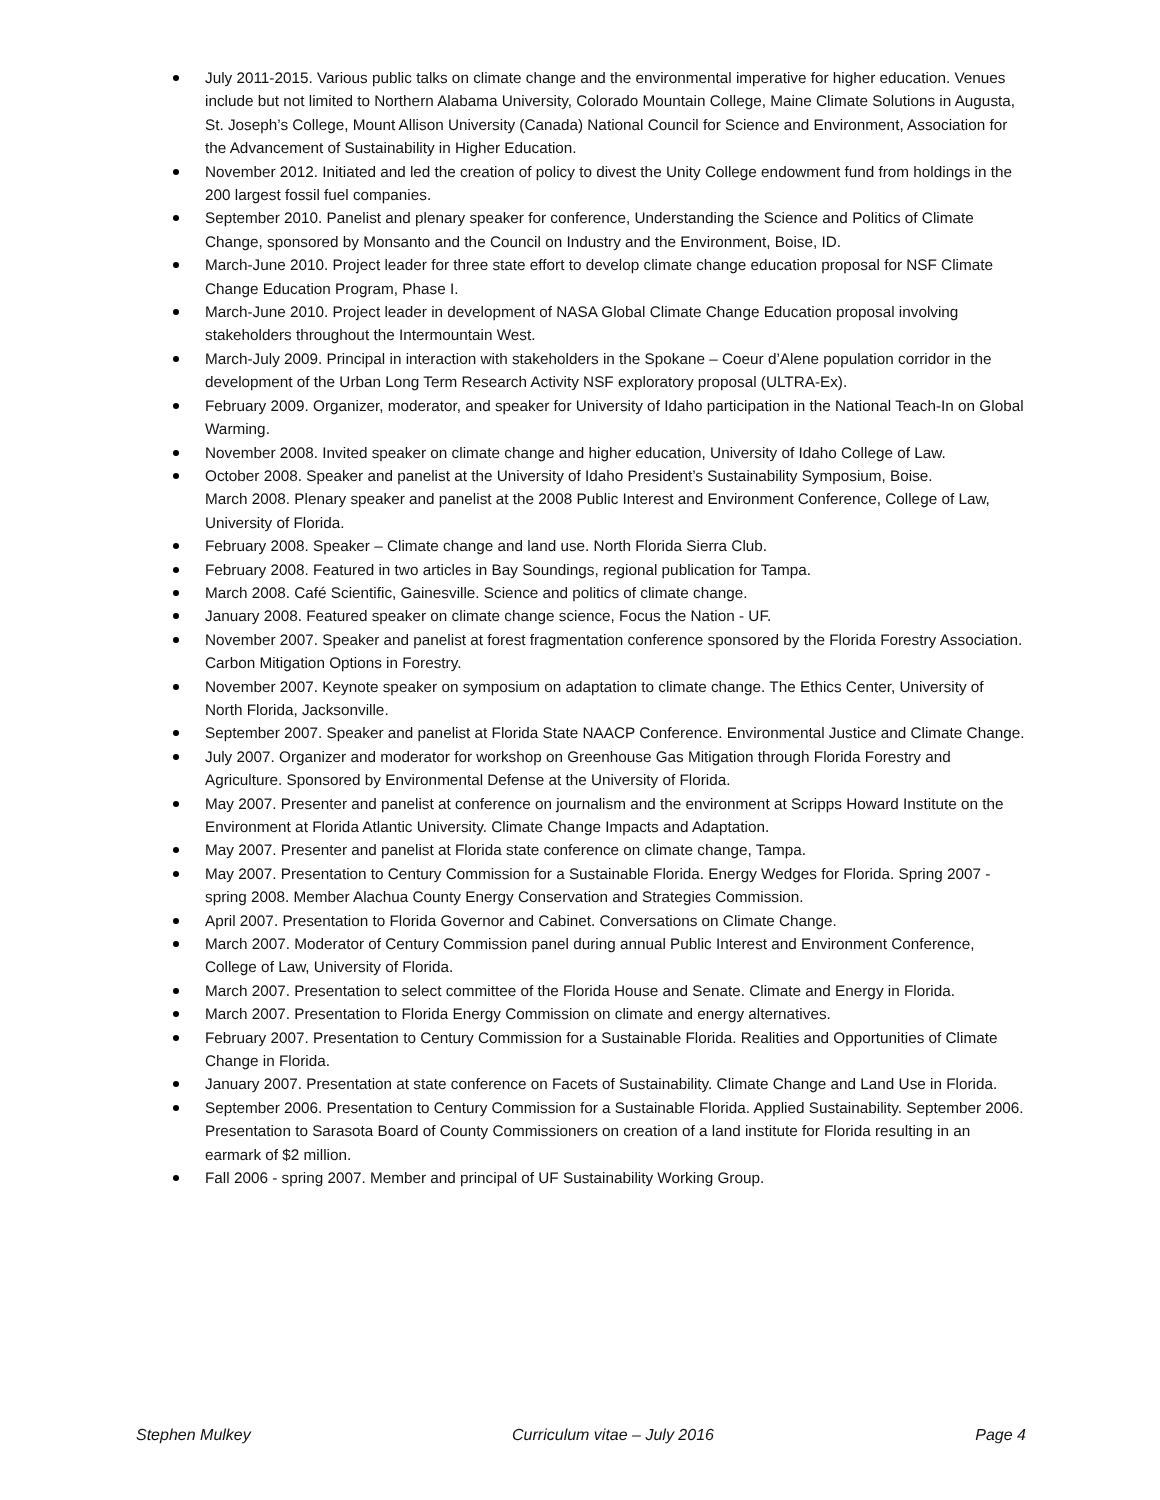July 2011-2015. Various public talks on climate change and the environmental imperative for higher education. Venues include but not limited to Northern Alabama University, Colorado Mountain College, Maine Climate Solutions in Augusta, St. Joseph’s College, Mount Allison University (Canada) National Council for Science and Environment, Association for the Advancement of Sustainability in Higher Education.
November 2012. Initiated and led the creation of policy to divest the Unity College endowment fund from holdings in the 200 largest fossil fuel companies.
September 2010. Panelist and plenary speaker for conference, Understanding the Science and Politics of Climate Change, sponsored by Monsanto and the Council on Industry and the Environment, Boise, ID.
March-June 2010. Project leader for three state effort to develop climate change education proposal for NSF Climate Change Education Program, Phase I.
March-June 2010. Project leader in development of NASA Global Climate Change Education proposal involving stakeholders throughout the Intermountain West.
March-July 2009. Principal in interaction with stakeholders in the Spokane – Coeur d’Alene population corridor in the development of the Urban Long Term Research Activity NSF exploratory proposal (ULTRA-Ex).
February 2009. Organizer, moderator, and speaker for University of Idaho participation in the National Teach-In on Global Warming.
November 2008. Invited speaker on climate change and higher education, University of Idaho College of Law.
October 2008. Speaker and panelist at the University of Idaho President’s Sustainability Symposium, Boise.
March 2008. Plenary speaker and panelist at the 2008 Public Interest and Environment Conference, College of Law, University of Florida.
February 2008. Speaker – Climate change and land use. North Florida Sierra Club.
February 2008. Featured in two articles in Bay Soundings, regional publication for Tampa.
March 2008. Café Scientific, Gainesville. Science and politics of climate change.
January 2008. Featured speaker on climate change science, Focus the Nation - UF.
November 2007. Speaker and panelist at forest fragmentation conference sponsored by the Florida Forestry Association. Carbon Mitigation Options in Forestry.
November 2007. Keynote speaker on symposium on adaptation to climate change. The Ethics Center, University of North Florida, Jacksonville.
September 2007. Speaker and panelist at Florida State NAACP Conference. Environmental Justice and Climate Change.
July 2007. Organizer and moderator for workshop on Greenhouse Gas Mitigation through Florida Forestry and Agriculture. Sponsored by Environmental Defense at the University of Florida.
May 2007. Presenter and panelist at conference on journalism and the environment at Scripps Howard Institute on the Environment at Florida Atlantic University. Climate Change Impacts and Adaptation.
May 2007. Presenter and panelist at Florida state conference on climate change, Tampa.
May 2007. Presentation to Century Commission for a Sustainable Florida. Energy Wedges for Florida. Spring 2007 - spring 2008. Member Alachua County Energy Conservation and Strategies Commission.
April 2007. Presentation to Florida Governor and Cabinet. Conversations on Climate Change.
March 2007. Moderator of Century Commission panel during annual Public Interest and Environment Conference, College of Law, University of Florida.
March 2007. Presentation to select committee of the Florida House and Senate. Climate and Energy in Florida.
March 2007. Presentation to Florida Energy Commission on climate and energy alternatives.
February 2007. Presentation to Century Commission for a Sustainable Florida. Realities and Opportunities of Climate Change in Florida.
January 2007. Presentation at state conference on Facets of Sustainability. Climate Change and Land Use in Florida.
September 2006. Presentation to Century Commission for a Sustainable Florida. Applied Sustainability. September 2006. Presentation to Sarasota Board of County Commissioners on creation of a land institute for Florida resulting in an earmark of $2 million.
Fall 2006 - spring 2007. Member and principal of UF Sustainability Working Group.
Stephen Mulkey Curriculum vitae – July 2016 Page 4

** The problem **
Give back exactly the lines from the opening of the listing through the line holding "November 2012. Initiated", both ends included, with every picture omitted.

** Exercise response **
July 2011-2015. Various public talks on climate change and the environmental imperative for higher education. Venues include but not limited to Northern Alabama University, Colorado Mountain College, Maine Climate Solutions in Augusta, St. Joseph’s College, Mount Allison University (Canada) National Council for Science and Environment, Association for the Advancement of Sustainability in Higher Education.
November 2012. Initiated and led the creation of policy to divest the Unity College endowment fund from holdings in the 200 largest fossil fuel companies.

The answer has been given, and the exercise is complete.